Шрамы по-прежнему были отчетливо видны: и тот, что тянулся от линии волос и пересекал бровь, и другой, проходящий по виску и напоминающий, что я чуть не потеряла глаз. Шрамы уже не казались на один тон бледнее кожи, как раньше. Они были того же оттенка розового, что и мое лицо, не грубые на ощупь и не такие рваные.
– Я и не заметил, – сказал Кастил, и я встретилась с ним взглядом в зеркале.
Я… ощутила его удивление. Он говорил правду. Он в самом деле не заметил разницы, потому что никогда не обращал внимания на шрамы. Они для него ничего не значили.
Я влюбилась бы в него еще сильнее, если бы такое было возможно.

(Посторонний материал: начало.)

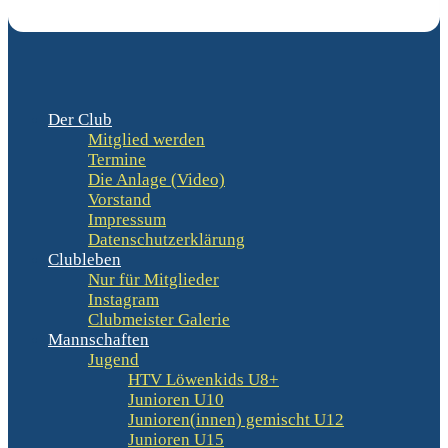
Der Club
Mitglied werden
Termine
Die Anlage (Video)
Vorstand
Impressum
Datenschutzerklärung
Clubleben
Nur für Mitglieder
Instagram
Clubmeister Galerie
Mannschaften
Jugend
HTV Löwenkids U8+
Junioren U10
Junioren(innen) gemischt U12
Junioren U15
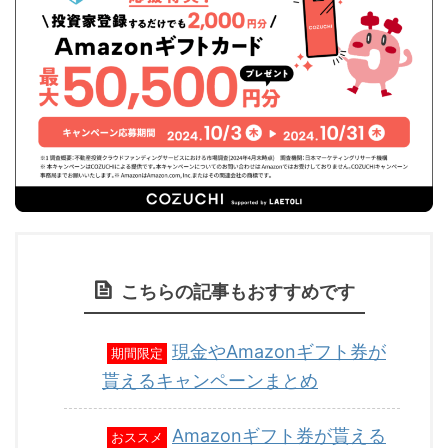
こちらの記事もおすすめです
現金やAmazonギフト券が
期間限定
貰えるキャンペーンまとめ
Amazonギフト券が貰える
おススメ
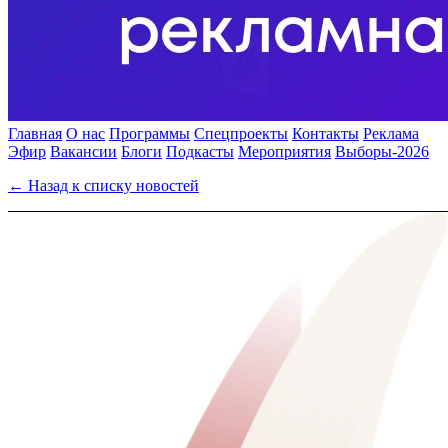
Главная
О нас
Программы
Спецпроекты
Контакты
Реклама
Эфир
Вакансии
Блоги
Подкасты
Мероприятия
Выборы-2026
← Назад к списку новостей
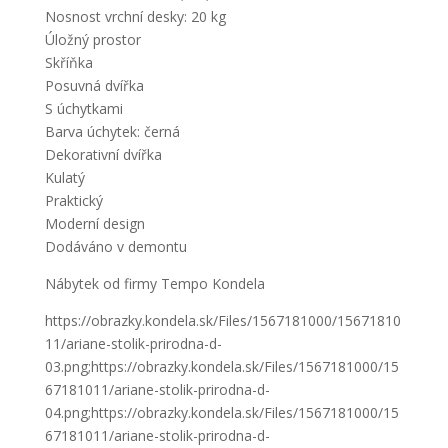
Nosnost vrchní desky: 20 kg
Úložný prostor
Skříňka
Posuvná dvířka
S úchytkami
Barva úchytek: černá
Dekorativní dvířka
Kulatý
Praktický
Moderní design
Dodáváno v demontu
Nábytek od firmy Tempo Kondela
https://obrazky.kondela.sk/Files/1567181000/15671810
11/ariane-stolik-prirodna-d-
03.png;https://obrazky.kondela.sk/Files/1567181000/15
67181011/ariane-stolik-prirodna-d-
04.png;https://obrazky.kondela.sk/Files/1567181000/15
67181011/ariane-stolik-prirodna-d-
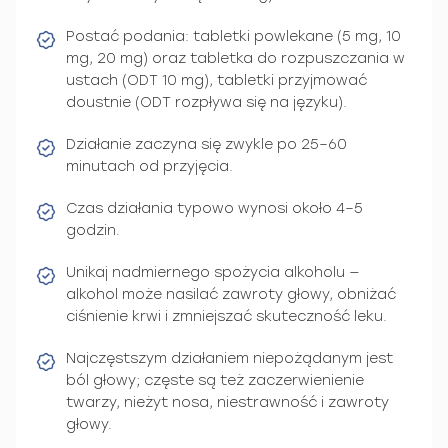
Postać podania: tabletki powlekane (5 mg, 10
mg, 20 mg) oraz tabletka do rozpuszczania w
ustach (ODT 10 mg), tabletki przyjmować
doustnie (ODT rozpływa się na języku).
Działanie zaczyna się zwykle po 25–60
minutach od przyjęcia.
Czas działania typowo wynosi około 4–5
godzin.
Unikaj nadmiernego spożycia alkoholu —
alkohol może nasilać zawroty głowy, obniżać
ciśnienie krwi i zmniejszać skuteczność leku.
Najczęstszym działaniem niepożądanym jest
ból głowy; częste są też zaczerwienienie
twarzy, nieżyt nosa, niestrawność i zawroty
głowy.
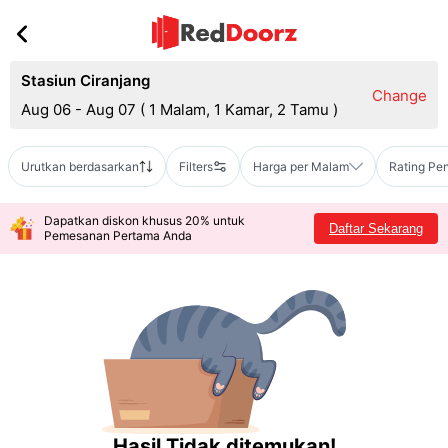
Stasiun Ciranjang
Change
Aug 06 - Aug 07
(
1 Malam, 1 Kamar, 2 Tamu
)
Urutkan berdasarkan
Filters
Harga per Malam
Rating Pe
Dapatkan diskon khusus 20% untuk
Daftar Sekarang
Pemesanan Pertama Anda
Hasil Tidak ditemukan!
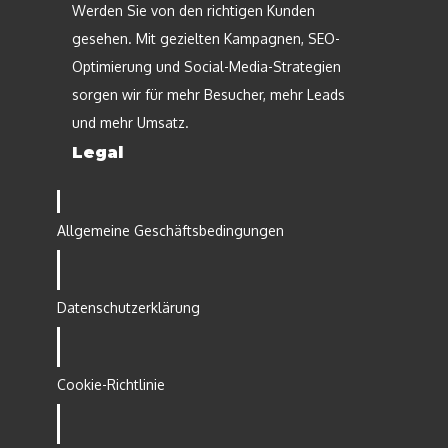
Werden Sie von den richtigen Kunden
gesehen. Mit gezielten Kampagnen, SEO-
Optimierung und Social-Media-Strategien
sorgen wir für mehr Besucher, mehr Leads
und mehr Umsatz.
Legal
Allgemeine Geschäftsbedingungen
Datenschutzerklärung
Cookie-Richtlinie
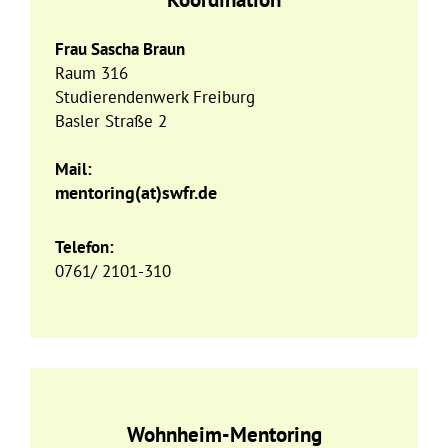
Frau Sascha Braun
Raum 316
Studierendenwerk Freiburg
Basler Straße 2
Mail:
mentoring(at)swfr.de
Telefon:
0761/ 2101-310
Wohnheim-Mentoring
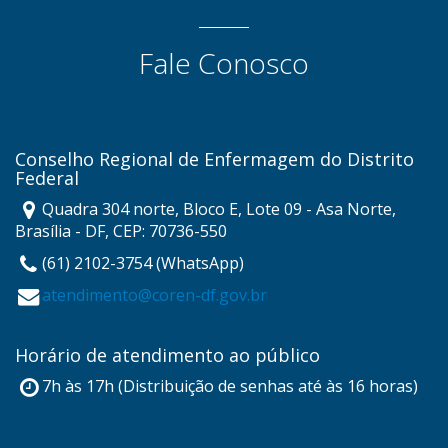
Fale Conosco
Conselho Regional de Enfermagem do Distrito
Federal
Quadra 304 norte, Bloco E, Lote 09 - Asa Norte,
Brasília - DF, CEP: 70736-550
(61) 2102-3754 (WhatsApp)
atendimento@coren-df.gov.br
Horário de atendimento ao público
7h às 17h (Distribuição de senhas até às 16 horas)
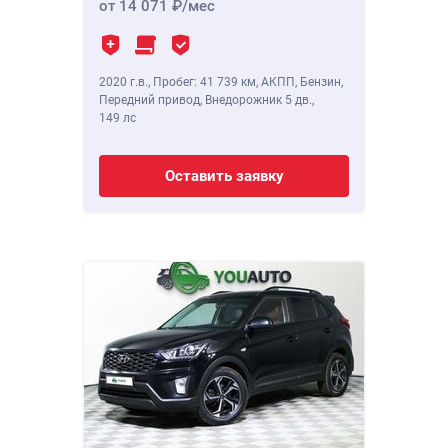
от 14 071
/мес
2020 г.в.
,
Пробег: 41 739 км
, АКПП, Бензин,
Передний привод, Внедорожник 5 дв.,
149 лс
Оставить заявку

– Они стали немного бледнее, – продолжил он, склонив набок голову. – Должно быть, это из-за моей крови – из-за ее количества. Она могла исцелить некоторые старые раны.
Я опустила взгляд на свою руку и увидела ее – в самом деле. Кожа стала более гладкой.
– Меня поражает, что ты в первую очередь заметила шрамы.
– Потому что когда люди смотрят на меня, то видят в первую очередь шрамы, – заявила я.
– Не думаю, что в первую очередь, Поппи. Ни раньше. – Он перекинул прядь моих волос через плечо. – И уж точно ни теперь.
Точно не теперь.
Я опять подняла взгляд к зеркалу и перевела его от шрамов и рассыпанных по носу веснушек к глазам. Зеленые, как и у отца, насколько я его помнила, но они тоже изменились. На первый взгляд это было незаметно, но я заметила.
Серебристый блеск за зрачками.
– Мои глаза…
– Они стали такими после храма Сэйона, – ответил Кастил.
Я моргнула раз, другой. Глаза остались такими же.
– А когда они светятся, они выглядят не так, правда?
Он покачал головой.
– Тогда свет из-за зрачков просачивается на зелень. И становится сильнее.
– О, – прошептала я.
– Думаю, это из-за твоего итера. – Он слегка наклонился ко мне.
– О, – повторила я, подумав, что, наверное, эта же штука заставляет глаза Кастила и других атлантианцев сиять и переливаться.
Он выгнул бровь.
– Это все, что ты можешь сказать при виде своих глаз?
– Мои глаза… они ощущаются как раньше, – проговорила я, не зная, что сказать.
Он вздернул уголок губ.
– И они по-прежнему самые прекрасные глаза, какие я видел.
Я повернулась к нему.
– Тебя ничего из этого не беспокоит? Мое происхождение? То, чем я стала?
Его полуусмешка погасла.
– Мы коснемся этого, когда будем говорить о Малеке.
– Да, поговорим, но… когда ты со мной познакомился, я была Девой. Ты считал меня смертной, а потом узнал, что я наполовину атлантианка. А теперь знаешь, что я происхожу от бога, и тебе не известно, кто я вообще. Мой дар тоже не тот, что прежде. Я меняюсь.
– И?
– И?
– Когда ты со мной познакомилась, ты считала меня смертным гвардейцем, который поклялся защищать тебя. Потом узнала, что я атлантианец, а потом – что принц. Что-то из этого изменило твое отношение ко мне?
Поначалу да, но…
– Нет. Не изменило.
– Тогда почему тебе так трудно поверить, что это ничего не меняет для меня? Ты по-прежнему Поппи. – Он коснулся моей щеки. – Как бы ты ни менялась, в своем сердце ты по-прежнему будешь собой.